Well, since those who claim that the Kwankwaso-Yusuf falling out is a Machiavellian political performance to checkmate the APC in Kano base their opinion only on intuition and not on cold, hard facts, I choose to err on the side of those who say Gov. Yusuf chose to sever his umbilical cord from Kwankwaso.
This is the second betrayal Kwankwaso has suffered, the first being his well-known acrimonious split with Abdullahi Ganduje, his formerly dutiful deputy.
I have read some Kwankwaso supporters suggest that since a previously loyal deputy betrayed him and an in-law did the same (Yusuf is said to be married to the daughter of Kwankwaso’s brother), maybe he should sponsor his son as the next governor.
I laughed when I read it because it reminded me of the late Olusola Saraki, who almost literally owned Kwara State. He made Adamu Atta the governor of the old Kwara State in 1979. Saraki and Atta dramatically fell apart before the end of Atta’s first term.
Saraki then shifted his enormous political capital to the opposition UPN and made its candidate, Cornelius Adebayo, the governor in 1983 while remaining in the NPN, at the expense of courting the wrath of the national NPN.
He fell out with Adebayo in short order, but the military intervened and spared us the drama of their political rupture.

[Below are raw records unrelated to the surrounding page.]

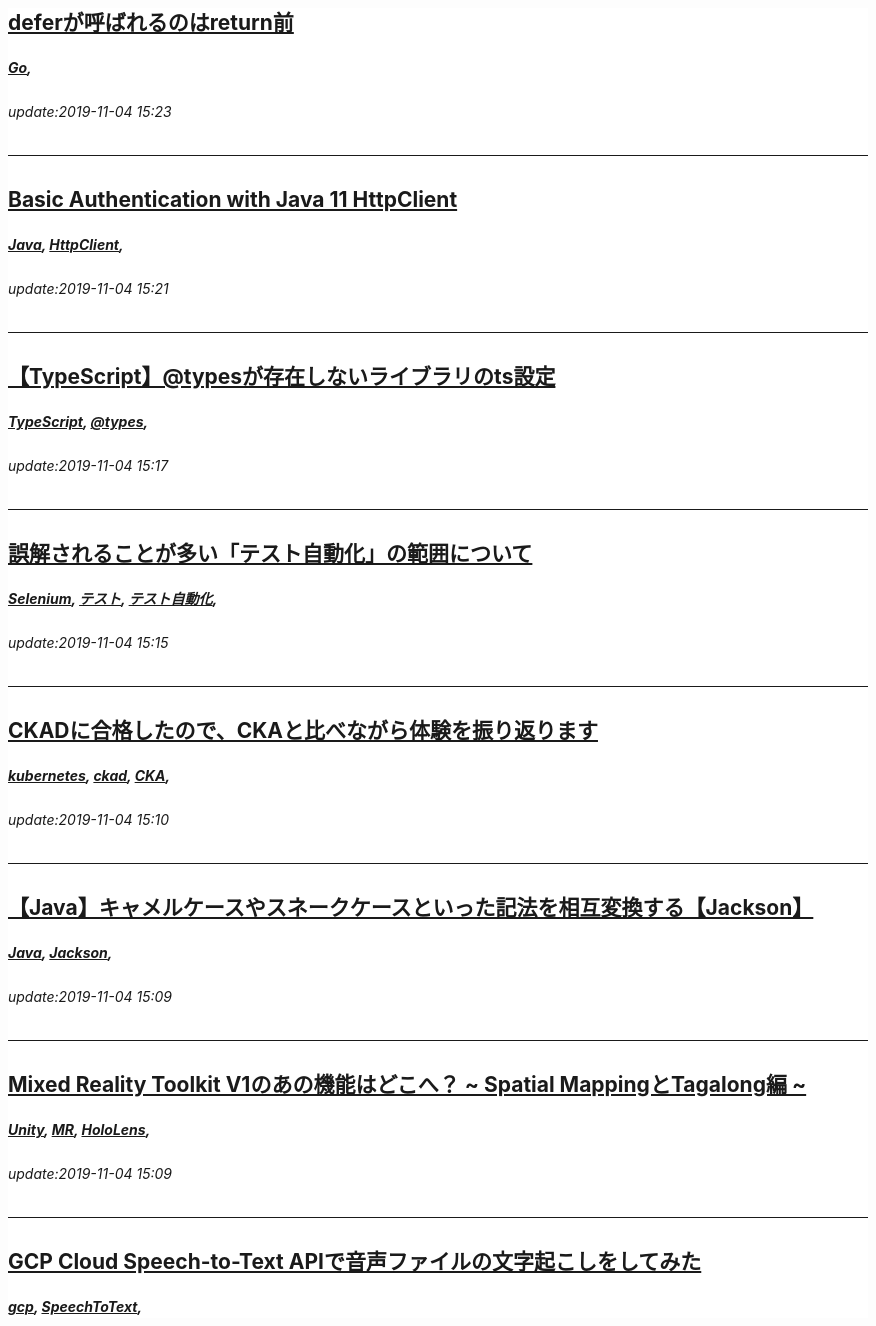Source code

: ## [deferが呼ばれるのはreturn前](https://qiita.com/adad/items/2f8f451b342645cc4b99)
##### [Go](https://qiita.com/tags/Go), 
###### update:2019-11-04 15:23
---
## [Basic Authentication with Java 11 HttpClient](https://qiita.com/saravana/items/1c6f6c81a14069849c1a)
##### [Java](https://qiita.com/tags/Java), [HttpClient](https://qiita.com/tags/HttpClient), 
###### update:2019-11-04 15:21
---
## [【TypeScript】@typesが存在しないライブラリのts設定](https://qiita.com/nitaking/items/f555e6d4d681eb8245bf)
##### [TypeScript](https://qiita.com/tags/TypeScript), [@types](https://qiita.com/tags/@types), 
###### update:2019-11-04 15:17
---
## [誤解されることが多い「テスト自動化」の範囲について](https://qiita.com/gevanni/items/ff9a27936a1a6df28b9a)
##### [Selenium](https://qiita.com/tags/Selenium), [テスト](https://qiita.com/tags/テスト), [テスト自動化](https://qiita.com/tags/テスト自動化), 
###### update:2019-11-04 15:15
---
## [CKADに合格したので、CKAと比べながら体験を振り返ります](https://qiita.com/sourjp/items/a966f26d7ca4d8797839)
##### [kubernetes](https://qiita.com/tags/kubernetes), [ckad](https://qiita.com/tags/ckad), [CKA](https://qiita.com/tags/CKA), 
###### update:2019-11-04 15:10
---
## [【Java】キャメルケースやスネークケースといった記法を相互変換する【Jackson】](https://qiita.com/wrongwrong/items/96e8cbf3cf107876acf9)
##### [Java](https://qiita.com/tags/Java), [Jackson](https://qiita.com/tags/Jackson), 
###### update:2019-11-04 15:09
---
## [Mixed Reality Toolkit V1のあの機能はどこへ？ ~ Spatial MappingとTagalong編 ~](https://qiita.com/miyaura/items/3dd046076fdbb4dc3484)
##### [Unity](https://qiita.com/tags/Unity), [MR](https://qiita.com/tags/MR), [HoloLens](https://qiita.com/tags/HoloLens), 
###### update:2019-11-04 15:09
---
## [GCP Cloud Speech-to-Text APIで音声ファイルの文字起こしをしてみた](https://qiita.com/koyaQ/items/db1f70810b55b7c66b81)
##### [gcp](https://qiita.com/tags/gcp), [SpeechToText](https://qiita.com/tags/SpeechToText), 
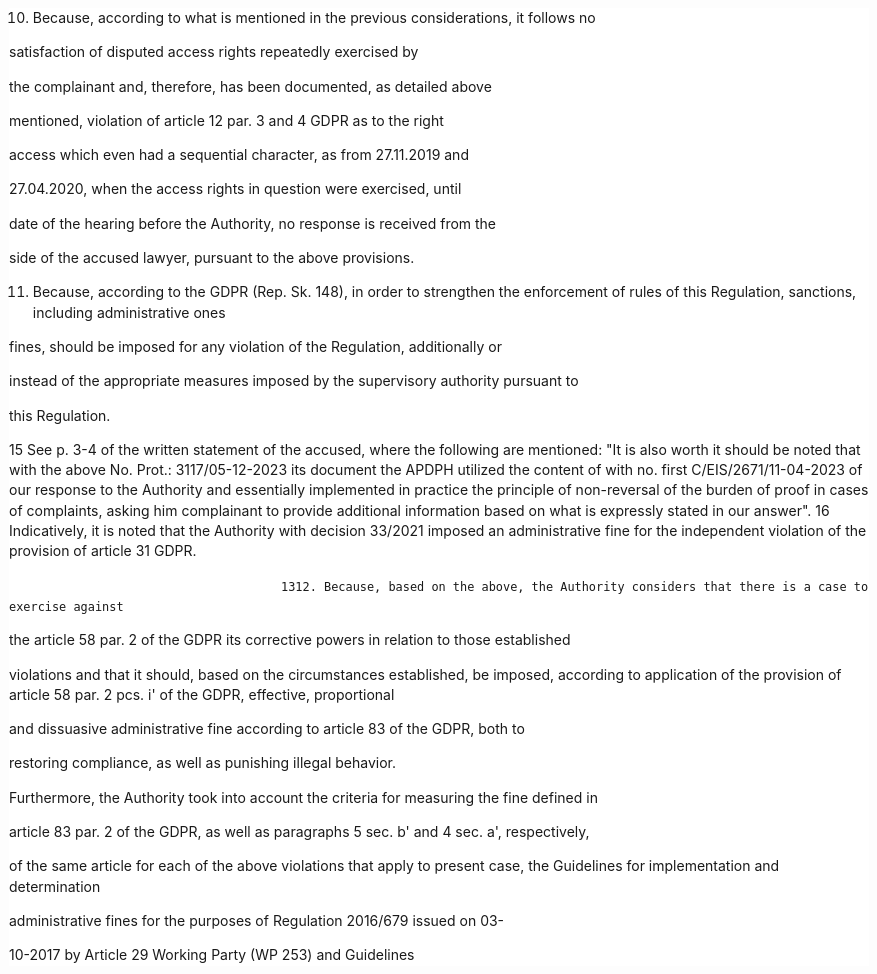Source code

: 10. Because, according to what is mentioned in the previous considerations, it follows no

satisfaction of disputed access rights repeatedly exercised by

the complainant and, therefore, has been documented, as detailed above

mentioned, violation of article 12 par. 3 and 4 GDPR as to the right

access which even had a sequential character, as from 27.11.2019 and

27.04.2020, when the access rights in question were exercised, until

date of the hearing before the Authority, no response is received from the

side of the accused lawyer, pursuant to the above provisions.

11. Because, according to the GDPR (Rep. Sk. 148), in order to strengthen the enforcement of
rules of this Regulation, sanctions, including administrative ones

fines, should be imposed for any violation of the Regulation, additionally or

instead of the appropriate measures imposed by the supervisory authority pursuant to

this Regulation.

15
  See p. 3-4 of the written statement of the accused, where the following are mentioned: "It is also worth
it should be noted that with the above No. Prot.: 3117/05-12-2023 its document the APDPH utilized the content
of with no. first C/EIS/2671/11-04-2023 of our response to the Authority and essentially implemented in practice
the principle of non-reversal of the burden of proof in cases of complaints, asking him
complainant to provide additional information based on what is expressly stated in our
answer".
16 Indicatively, it is noted that the Authority with decision 33/2021 imposed an administrative fine for the independent
violation of the provision of article 31 GDPR.

                                          1312. Because, based on the above, the Authority considers that there is a case to exercise against

the article 58 par. 2 of the GDPR its corrective powers in relation to those established

violations and that it should, based on the circumstances established, be imposed, according to
application of the provision of article 58 par. 2 pcs. i' of the GDPR, effective, proportional

and dissuasive administrative fine according to article 83 of the GDPR, both to

restoring compliance, as well as punishing illegal behavior.

Furthermore, the Authority took into account the criteria for measuring the fine defined in

article 83 par. 2 of the GDPR, as well as paragraphs 5 sec. b' and 4 sec. a', respectively,

of the same article for each of the above violations that apply to
present case, the Guidelines for implementation and determination

administrative fines for the purposes of Regulation 2016/679 issued on 03-

10-2017 by Article 29 Working Party (WP 253) and Guidelines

In the truncated Third Republic in 1992, he supported Sha’aba Lafiagi as governor, but before Sani Abacha dislodged the republic in November 1993, visible cracks between Saraki and Lafiagi had already begun to appear.
So, when the Fourth Republic was inaugurated in 1999, Saraki decided to lend his political weight to an Ilorin native, since all the people he had previously supported from other parts of the state had disappointed him. He therefore worked to get Mohammed Lawal, an Ilorin man, elected governor in 1999.
Many people thought that would be the end of his political nightmare, but it actually got worse.
Against his own wish (I know this because he confided in me when he was alive, which I revealed in my November 24, 2012, column titled “My Last Encounter With Saraki”), he was compelled to support his conceited and culturally inept son, Bukola Saraki, for governor, which he did.
Although Bukola Saraki was his son, he fell out with him spectacularly. Then he wanted to sponsor his daughter, Gbemisola, as Bukola’s successor, which Bukola obstructed. Only his son was able stop him from “anointing” a governor and thus buried him politically. He died a sad man.
If a political godfather consistently falls out with every political godson, the common denominator is not the godsons’ flaws but the godfather himself.
Maybe Kwankwaso needs to look in the mirror and also study Saraki’s experience with political godfatherism.
More importantly, as I have pointed out in previous columns, power empowers. It emboldens and lionizes even the most abjectly diffident, previously slavish, bootlicking subordinates.
Power is particularly self-conscious in the presence of those who enabled it and who feel entitled to pull its strings. I think it is basic decency to steer clear of power once you bring it about. Meddling with power while out of its orbit never ends well.
But as Professor Toyin Falola recently observed in an interview with Edmund Obilo, for most politicians, politics is business. It is their primary source of income, which means they cannot afford to sponsor people into power and then sit back. They feel compelled to reap the returns on their investment. That, perhaps, is the heart of the problem.